One last story, and I will complete my words.
I have heard: on a hilltop a man was standing. Morning had just dawned. Light had awakened the trees all around; birds were singing. The man stood silently. Three friends were out for a walk; they passed below and saw the man standing there. One said, ‘What do you think that man is doing there?’
In truth there was no need to ask what that man was doing — but thinkers think unnecessarily. They must have been three thinkers. One said, ‘As far as I understand, sometimes that fakir’s cow is lost; he must be standing on the hill looking to see where the cow is.’
But the first said, ‘Your idea doesn’t seem right.’ Thinkers never find each other’s ideas right. ‘It doesn’t seem right — because if he were searching for the cow his eyes would wander all around; he would be looking here and there. He is standing quietly, looking in just one direction. A seeker does not look only in one direction — he looks in all directions.’
The third said, ‘Your idea doesn’t seem right to me.’ In the world of ideas nothing ever seems right. ‘As I understand it, sometimes he brings a friend along; the friend falls behind, so he stands and waits for him.’
The first said, ‘No, that cannot be. If someone waits for a friend, he would sometimes look back. He is not looking back at all.’
Then they asked the third, ‘What do you say?’
He said, ‘As far as I think…’ — the fun is that all three can only think, for only that man can know what he is doing — ‘as far as I think, he is remembering God.’
The three decided, ‘We must climb the hill and ask him what he is doing.’
Now the great joke is that whatever the other is doing, there is no need for three men to climb a hill to know it. But to know what the other is doing, a man can climb even Everest. What we ourselves are doing — we are never concerned. The other — what is he doing!
They climbed, exhausted, sweating. They reached him. The first said, ‘As far as I think, your cow is lost and you are searching for her.’
The man opened his eyes. He said, ‘I own nothing in this world — how can it be lost? And if nothing can be lost, what shall I search for? Forgive me, I am not searching for anything.’
The second, with courage, stepped forward: ‘As far as I think, you are not searching; your friend must have fallen behind, and you are waiting for him. Am I right?’
The man said, ‘I have no friend, no enemy. Who would be left behind? For whom would I wait? I am not waiting for anyone.’

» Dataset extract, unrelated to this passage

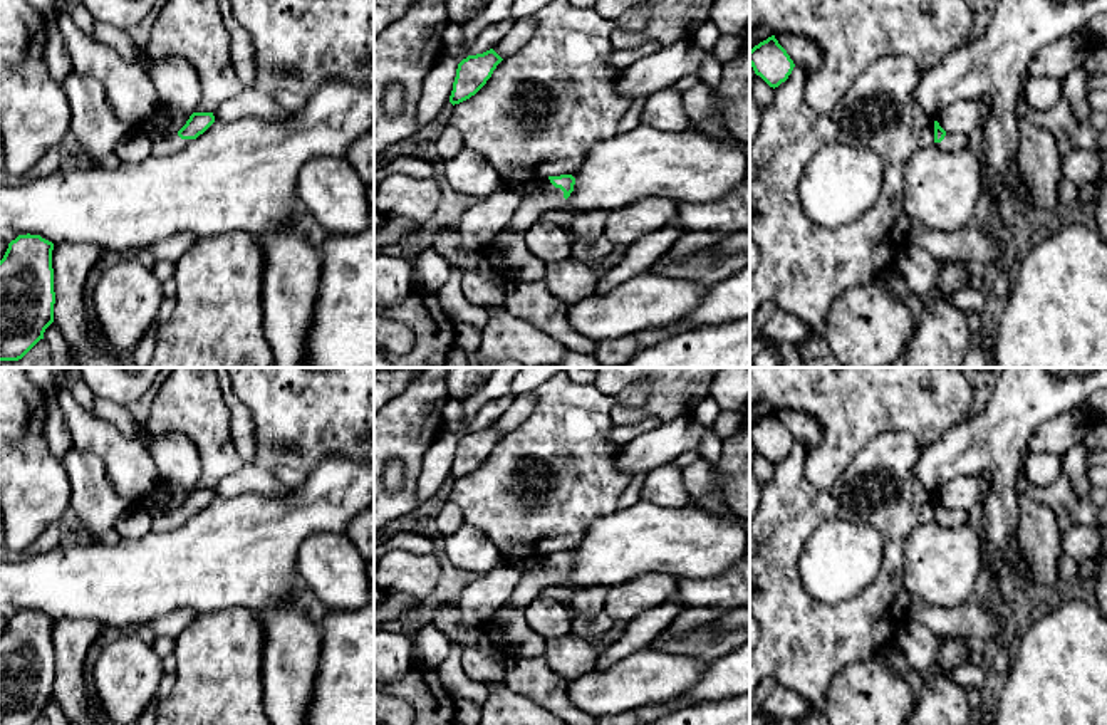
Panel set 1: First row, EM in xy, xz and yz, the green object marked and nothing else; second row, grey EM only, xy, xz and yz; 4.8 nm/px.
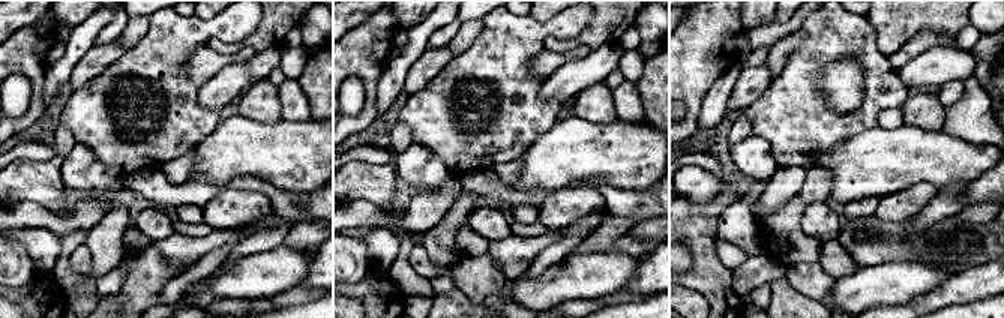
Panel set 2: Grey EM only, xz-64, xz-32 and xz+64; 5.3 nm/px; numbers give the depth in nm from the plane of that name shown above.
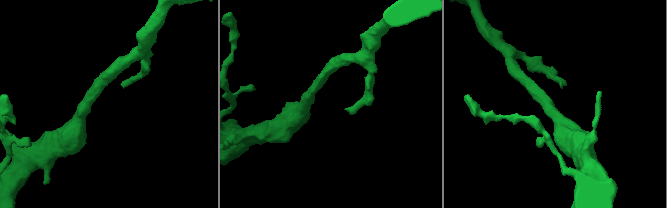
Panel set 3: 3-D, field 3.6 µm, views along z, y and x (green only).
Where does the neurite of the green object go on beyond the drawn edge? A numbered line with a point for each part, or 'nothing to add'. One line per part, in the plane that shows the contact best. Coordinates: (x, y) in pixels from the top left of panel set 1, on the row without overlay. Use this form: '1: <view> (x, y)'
1: xz (547, 573)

Then the third said, ‘Now certainly I will win.’ He stepped up and said, ‘I think you are remembering the Paramatman.’
The fakir laughed. He said, ‘I have no knowledge of the Paramatman. I do not yet even know myself — how shall I remember the Paramatman?’
The three asked, ‘Then what are you doing?’
The man said, ‘I am doing nothing — I simply am. I am not doing anything — I simply am. And mere being is such bliss — mere being.’
Those who have known truth — love, the divine, call it what you will: Mukti, Moksha — have all known it in that moment when all outer activity has fallen away, and within too the activity of thought has ceased; when activity as such is no more and only silence remains, and only being remains — just existence. In that moment we are joined with all, with the vast. As long as the activity of thought persists, we remain broken off, we cannot be joined.
So I have been called here by mistake. And I have taken so much of your time — for that I can only ask forgiveness. I am not a thinker, nor do I wish anyone to be a thinker. What is needed is a seer — Darshan is needed, vision is needed, that inner eye through which the supreme truth of life is experienced.
I am grateful that you listened to my words with such love and peace. And in the end, I bow to the Paramatman dwelling within all; please accept my pranam.